Longtime JF&CS leader looks back on 30 years of service
Published March 1, 2019
Before L. Louis Albert and Jewish Family & Children’s Service opened a food pantry in 1991, he described it as a “pilot project to demonstrate the idea that it’s easy to provide direct assistance to Jewish families. We hope to maintain and expand the food pantry and make it permanent.”
Three decades later, it’s safe to say the Harvey Kornblum Jewish Food Pantry has become a fixture in the Jewish community. And so has Albert, the CEO of JF&CS, who had only been on the job a couple years when the pantry opened.
In 2017, the food pantry served more than 4,500 families inside and outside the local Jewish community.
While the food pantry figures to be around for a while as problems with food insecurity in St. Louis remain, Albert will soon be leaving town.
Miriam Seidenfeld started as CEO of the nonprofit earlier this month. Albert will serve as a consultant to JF&CS through the rest of the year as he transitions to retirement.
As Albert, 67, prepares to leave the organization, he spoke with the Jewish Light about his almost 30-year tenure and what he thinks the future holds for himself and the organizations’ clients. (His responses have been edited for space.)
What are some of the accomplishments you’re most proud of?
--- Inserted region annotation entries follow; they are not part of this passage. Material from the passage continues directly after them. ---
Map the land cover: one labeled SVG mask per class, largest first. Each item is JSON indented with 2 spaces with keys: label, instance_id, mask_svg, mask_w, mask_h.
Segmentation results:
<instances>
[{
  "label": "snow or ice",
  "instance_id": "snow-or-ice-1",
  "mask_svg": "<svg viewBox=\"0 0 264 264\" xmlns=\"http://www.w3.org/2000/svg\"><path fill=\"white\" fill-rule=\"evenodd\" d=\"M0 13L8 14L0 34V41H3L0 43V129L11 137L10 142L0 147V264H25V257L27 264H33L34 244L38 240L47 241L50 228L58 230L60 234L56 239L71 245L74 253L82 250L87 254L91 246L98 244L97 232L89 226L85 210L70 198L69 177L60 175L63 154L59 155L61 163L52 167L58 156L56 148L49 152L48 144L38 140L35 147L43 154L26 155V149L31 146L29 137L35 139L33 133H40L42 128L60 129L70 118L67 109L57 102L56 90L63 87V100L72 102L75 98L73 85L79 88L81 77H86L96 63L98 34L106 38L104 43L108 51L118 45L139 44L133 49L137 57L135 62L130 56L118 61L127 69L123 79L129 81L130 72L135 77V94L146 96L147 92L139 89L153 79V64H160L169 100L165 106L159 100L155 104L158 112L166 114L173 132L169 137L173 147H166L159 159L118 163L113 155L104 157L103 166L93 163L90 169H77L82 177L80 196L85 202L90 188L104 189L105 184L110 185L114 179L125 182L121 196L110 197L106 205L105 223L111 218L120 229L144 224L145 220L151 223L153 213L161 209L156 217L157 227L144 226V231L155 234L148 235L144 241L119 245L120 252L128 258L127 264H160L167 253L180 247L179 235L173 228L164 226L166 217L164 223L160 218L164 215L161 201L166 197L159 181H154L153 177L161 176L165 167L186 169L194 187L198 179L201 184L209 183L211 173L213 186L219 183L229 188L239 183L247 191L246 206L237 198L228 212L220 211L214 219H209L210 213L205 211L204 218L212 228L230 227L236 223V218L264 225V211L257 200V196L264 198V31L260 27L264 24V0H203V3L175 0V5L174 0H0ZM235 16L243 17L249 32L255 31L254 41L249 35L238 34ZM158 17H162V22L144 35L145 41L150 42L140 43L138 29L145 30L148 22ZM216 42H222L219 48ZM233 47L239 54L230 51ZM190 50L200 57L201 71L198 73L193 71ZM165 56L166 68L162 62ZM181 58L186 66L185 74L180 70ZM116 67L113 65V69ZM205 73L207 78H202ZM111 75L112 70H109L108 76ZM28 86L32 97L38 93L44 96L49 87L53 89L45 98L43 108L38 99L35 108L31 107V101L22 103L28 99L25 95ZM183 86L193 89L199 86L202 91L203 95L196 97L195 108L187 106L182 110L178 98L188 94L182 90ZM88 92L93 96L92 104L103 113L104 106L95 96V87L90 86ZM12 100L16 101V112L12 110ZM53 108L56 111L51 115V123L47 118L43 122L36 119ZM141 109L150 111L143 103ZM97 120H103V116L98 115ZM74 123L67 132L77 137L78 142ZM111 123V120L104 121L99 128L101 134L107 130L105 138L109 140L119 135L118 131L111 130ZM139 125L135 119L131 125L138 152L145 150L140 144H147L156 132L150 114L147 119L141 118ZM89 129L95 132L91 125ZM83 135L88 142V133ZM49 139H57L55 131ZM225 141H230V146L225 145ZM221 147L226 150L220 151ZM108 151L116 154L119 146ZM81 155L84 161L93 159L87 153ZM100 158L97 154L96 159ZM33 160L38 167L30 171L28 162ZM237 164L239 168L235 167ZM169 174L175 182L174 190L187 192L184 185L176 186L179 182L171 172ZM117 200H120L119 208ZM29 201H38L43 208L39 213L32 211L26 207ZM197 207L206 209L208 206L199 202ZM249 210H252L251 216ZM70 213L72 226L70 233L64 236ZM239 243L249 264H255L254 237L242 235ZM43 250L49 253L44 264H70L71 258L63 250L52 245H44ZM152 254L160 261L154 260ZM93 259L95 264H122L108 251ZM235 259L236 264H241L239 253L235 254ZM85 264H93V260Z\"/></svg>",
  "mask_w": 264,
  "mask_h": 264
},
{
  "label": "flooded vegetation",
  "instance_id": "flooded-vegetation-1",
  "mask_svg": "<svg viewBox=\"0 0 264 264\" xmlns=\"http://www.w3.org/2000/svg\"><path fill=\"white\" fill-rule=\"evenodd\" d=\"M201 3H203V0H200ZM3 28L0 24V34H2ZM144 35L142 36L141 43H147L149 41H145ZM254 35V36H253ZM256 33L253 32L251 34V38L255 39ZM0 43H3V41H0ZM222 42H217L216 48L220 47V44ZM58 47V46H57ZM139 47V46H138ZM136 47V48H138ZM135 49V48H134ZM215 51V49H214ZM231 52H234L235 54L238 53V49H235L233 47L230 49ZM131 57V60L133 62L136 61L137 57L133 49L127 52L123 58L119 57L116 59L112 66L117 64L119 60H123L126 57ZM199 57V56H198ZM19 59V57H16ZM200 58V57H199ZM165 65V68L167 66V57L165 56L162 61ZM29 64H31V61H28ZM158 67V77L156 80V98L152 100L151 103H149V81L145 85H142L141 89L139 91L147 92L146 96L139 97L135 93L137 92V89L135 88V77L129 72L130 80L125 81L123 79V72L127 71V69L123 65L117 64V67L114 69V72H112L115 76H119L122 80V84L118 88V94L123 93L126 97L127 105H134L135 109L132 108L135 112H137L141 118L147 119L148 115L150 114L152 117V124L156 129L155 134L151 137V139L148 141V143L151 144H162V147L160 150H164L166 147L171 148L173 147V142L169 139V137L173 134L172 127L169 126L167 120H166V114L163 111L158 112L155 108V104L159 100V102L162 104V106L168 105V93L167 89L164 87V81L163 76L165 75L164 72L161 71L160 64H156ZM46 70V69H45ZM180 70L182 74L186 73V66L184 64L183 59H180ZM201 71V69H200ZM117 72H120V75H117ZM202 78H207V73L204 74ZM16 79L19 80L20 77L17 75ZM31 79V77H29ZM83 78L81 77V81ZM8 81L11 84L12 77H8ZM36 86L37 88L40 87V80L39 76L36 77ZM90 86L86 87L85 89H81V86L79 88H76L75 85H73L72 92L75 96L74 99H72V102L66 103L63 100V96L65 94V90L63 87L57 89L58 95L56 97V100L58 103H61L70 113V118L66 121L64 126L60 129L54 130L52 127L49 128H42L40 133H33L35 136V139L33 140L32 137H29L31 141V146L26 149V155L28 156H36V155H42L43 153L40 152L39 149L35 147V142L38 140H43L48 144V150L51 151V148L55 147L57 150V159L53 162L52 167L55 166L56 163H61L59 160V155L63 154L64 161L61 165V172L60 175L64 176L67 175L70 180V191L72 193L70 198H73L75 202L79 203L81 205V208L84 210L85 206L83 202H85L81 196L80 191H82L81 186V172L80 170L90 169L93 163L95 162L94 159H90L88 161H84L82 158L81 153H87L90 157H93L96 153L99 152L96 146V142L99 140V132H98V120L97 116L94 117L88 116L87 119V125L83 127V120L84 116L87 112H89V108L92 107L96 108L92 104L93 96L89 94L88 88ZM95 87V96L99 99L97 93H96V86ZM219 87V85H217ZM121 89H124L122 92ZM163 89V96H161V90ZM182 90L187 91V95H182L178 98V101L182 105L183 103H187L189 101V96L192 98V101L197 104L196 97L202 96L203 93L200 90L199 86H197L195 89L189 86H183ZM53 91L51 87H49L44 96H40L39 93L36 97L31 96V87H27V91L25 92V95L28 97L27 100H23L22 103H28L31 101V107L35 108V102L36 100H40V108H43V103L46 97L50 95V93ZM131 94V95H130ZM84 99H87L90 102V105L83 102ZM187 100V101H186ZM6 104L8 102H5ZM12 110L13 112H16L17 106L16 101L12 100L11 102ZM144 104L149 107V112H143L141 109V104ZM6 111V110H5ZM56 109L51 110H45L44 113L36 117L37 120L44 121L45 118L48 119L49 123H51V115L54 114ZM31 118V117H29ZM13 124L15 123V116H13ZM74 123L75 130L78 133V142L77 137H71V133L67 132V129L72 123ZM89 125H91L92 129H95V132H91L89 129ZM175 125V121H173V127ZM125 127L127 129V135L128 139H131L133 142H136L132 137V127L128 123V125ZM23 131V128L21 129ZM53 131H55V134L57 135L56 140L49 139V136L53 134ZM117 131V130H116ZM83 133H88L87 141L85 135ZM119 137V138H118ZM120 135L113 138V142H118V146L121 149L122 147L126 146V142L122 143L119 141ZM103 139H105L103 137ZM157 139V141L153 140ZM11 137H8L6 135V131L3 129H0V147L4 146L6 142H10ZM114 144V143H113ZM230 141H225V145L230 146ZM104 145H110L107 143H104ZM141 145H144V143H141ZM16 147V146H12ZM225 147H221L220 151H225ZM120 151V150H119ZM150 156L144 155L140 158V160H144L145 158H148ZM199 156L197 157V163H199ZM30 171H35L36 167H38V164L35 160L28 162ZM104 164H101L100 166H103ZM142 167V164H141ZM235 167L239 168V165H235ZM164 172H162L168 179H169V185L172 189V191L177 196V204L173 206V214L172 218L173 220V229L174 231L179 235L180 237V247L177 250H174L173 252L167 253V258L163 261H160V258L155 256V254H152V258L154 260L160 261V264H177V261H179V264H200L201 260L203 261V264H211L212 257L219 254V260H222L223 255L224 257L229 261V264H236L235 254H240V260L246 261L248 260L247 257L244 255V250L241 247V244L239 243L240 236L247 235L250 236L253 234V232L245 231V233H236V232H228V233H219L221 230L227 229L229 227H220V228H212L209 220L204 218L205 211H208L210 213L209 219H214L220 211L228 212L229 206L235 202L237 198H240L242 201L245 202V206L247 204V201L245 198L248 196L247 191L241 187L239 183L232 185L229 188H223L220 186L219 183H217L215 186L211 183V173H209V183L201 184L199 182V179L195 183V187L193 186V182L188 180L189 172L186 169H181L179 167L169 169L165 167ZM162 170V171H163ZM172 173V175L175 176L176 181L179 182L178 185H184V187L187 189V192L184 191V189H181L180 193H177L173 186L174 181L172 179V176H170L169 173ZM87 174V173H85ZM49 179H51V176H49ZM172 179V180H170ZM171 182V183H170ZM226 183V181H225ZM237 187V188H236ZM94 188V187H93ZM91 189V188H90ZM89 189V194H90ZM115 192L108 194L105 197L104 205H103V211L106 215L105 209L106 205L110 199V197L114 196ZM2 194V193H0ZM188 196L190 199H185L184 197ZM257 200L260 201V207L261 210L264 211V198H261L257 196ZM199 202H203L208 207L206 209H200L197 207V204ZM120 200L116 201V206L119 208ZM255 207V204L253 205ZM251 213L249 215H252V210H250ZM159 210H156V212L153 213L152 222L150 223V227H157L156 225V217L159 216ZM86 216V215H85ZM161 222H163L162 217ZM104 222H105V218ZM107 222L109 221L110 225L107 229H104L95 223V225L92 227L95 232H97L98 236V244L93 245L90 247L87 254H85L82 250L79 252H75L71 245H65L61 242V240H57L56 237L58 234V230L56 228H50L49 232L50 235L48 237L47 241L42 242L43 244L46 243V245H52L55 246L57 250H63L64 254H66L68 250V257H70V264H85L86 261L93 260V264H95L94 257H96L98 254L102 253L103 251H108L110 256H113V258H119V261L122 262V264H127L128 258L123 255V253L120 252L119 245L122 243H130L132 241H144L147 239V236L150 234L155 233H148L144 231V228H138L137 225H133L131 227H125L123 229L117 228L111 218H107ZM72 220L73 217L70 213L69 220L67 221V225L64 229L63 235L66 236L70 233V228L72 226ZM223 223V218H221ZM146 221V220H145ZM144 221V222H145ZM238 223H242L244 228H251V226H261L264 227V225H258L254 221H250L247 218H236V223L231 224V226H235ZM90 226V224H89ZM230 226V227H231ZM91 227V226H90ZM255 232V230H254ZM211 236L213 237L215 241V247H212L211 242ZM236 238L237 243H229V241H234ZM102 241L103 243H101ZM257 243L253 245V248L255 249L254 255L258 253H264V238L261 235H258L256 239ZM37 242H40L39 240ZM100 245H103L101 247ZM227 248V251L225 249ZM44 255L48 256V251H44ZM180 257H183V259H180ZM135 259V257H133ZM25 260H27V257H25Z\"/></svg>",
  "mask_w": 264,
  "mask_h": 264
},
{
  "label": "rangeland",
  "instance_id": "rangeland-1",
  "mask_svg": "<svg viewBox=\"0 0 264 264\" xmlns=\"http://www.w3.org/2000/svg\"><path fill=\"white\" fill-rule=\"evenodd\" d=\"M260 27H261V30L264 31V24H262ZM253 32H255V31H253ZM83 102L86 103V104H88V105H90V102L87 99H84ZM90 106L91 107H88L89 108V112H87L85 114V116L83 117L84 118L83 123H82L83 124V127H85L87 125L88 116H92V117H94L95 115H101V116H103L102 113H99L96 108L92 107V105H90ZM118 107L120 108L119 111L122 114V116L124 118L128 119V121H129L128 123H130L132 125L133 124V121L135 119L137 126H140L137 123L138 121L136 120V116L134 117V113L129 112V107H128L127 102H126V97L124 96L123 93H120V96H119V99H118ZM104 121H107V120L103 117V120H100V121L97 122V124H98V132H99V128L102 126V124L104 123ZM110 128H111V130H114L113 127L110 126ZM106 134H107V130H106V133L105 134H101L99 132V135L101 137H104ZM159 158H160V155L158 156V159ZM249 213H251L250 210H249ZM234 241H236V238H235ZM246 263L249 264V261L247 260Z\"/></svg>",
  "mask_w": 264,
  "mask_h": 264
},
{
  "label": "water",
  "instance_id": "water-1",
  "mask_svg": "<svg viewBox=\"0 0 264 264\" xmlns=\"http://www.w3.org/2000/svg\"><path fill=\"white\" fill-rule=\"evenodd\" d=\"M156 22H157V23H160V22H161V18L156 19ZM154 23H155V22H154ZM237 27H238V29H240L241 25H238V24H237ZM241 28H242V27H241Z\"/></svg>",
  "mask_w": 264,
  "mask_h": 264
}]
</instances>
Looking back, there are several what I would call “signature programs” that the agency has developed that I’m proud of, and one of them is the Harvey Kornblum Jewish Food Pantry. Prior to that there was no food pantry in the Jewish community, and now it’s the largest food pantry in the region.
The part that I’m proudest about is that the food pantry has materially changed the way thing the Jewish community thinks about tzedakah, about helping other people. If people don’t know anything else about JF&CS, they are more likely to know about the food pantry, and it’s become part of the fabric of the Jewish community, both in terms of volunteering, in terms of donations, in terms of food drives and other kinds of projects in the community.
Another one — which is also unique in the region — is our child abuse prevention program, which also started in the early 1990s. This was a program that we got going because there was an incident that happened in the Jewish community. One of the after-school Hebrew programs had a fourth-grade teacher who was accused of touching girls in his class inappropriately. As you might imagine, people were very upset about this, and it helped us to realize that we needed to have a program in place in the Jewish community that taught children about how to be safe and what to do if something happened. We work with teachers and parents on how to recognize and respond.
Looking back, are there things you would have done differently? Any regrets?
Not so much regrets, but maybe lost opportunities. One of the things we have not been very successful with is accessing large federal grants. Some people will say, ‘Consider yourself lucky’ because when you get involved with the federal government, it’s not always good. Nevertheless, federal grants tend to be on a scale that is far greater than what you can generally do with local funding.
What do you see being the biggest issues for JF&CS going forward?
It’s ongoing, but the issue of hunger continues and even grows, so as much as we feed people — which is all good — we have not been able to address the core issue that people continue to exist in situations where they can’t afford to feed themselves. It’s an issue that requires a larger response —maybe beyond what one agency can do.
Certainly another huge driver of needs is the growing number of elderly in the community, and in the Jewish community, those numbers are growing quickly. That means, if our focus is on helping people remain in their homes, we will have to tremendously expand the amount of service that we offer and the scope.
As far as hunger, do you have ideas as to what needs to happen in order to address that problem?
The problem of hunger is not an inadequate amount of food being available. There is plenty of food available, but it’s just not getting to where it’s needed. A lot of the big box stores — Walmart, Target, Sam’s Club, Costco — they throw away an obscene amount of food on a daily basis — things they can’t sell that are still good. Once you get to that sell-by date, into the trash it goes. If there was a way to capture that food for purposes of feeding those who have hunger insecurity, we could eliminate hunger in the United States.
One of the reasons these big box stores don’t donate it is because of liability. They don’t want to take a chance that they are going to be sued for what they donate.
What do you plan to do in your retirement?
Well, I have often said that as a baby boomer, retirement looks different than it did in previous generations, so my parents, my grandparents, when they retired, it meant a cessation of work. For baby boomers, I don’t think that is what’s happening; we are not stopping, we are transitioning. We are going to move in 2020 to North Carolina. We have adult children and a new grandchild (living there), and we would like to be closer to them and live on the ocean, where my wife and I both grew up. And then I think we both want to look around and see what types of opportunities might be available.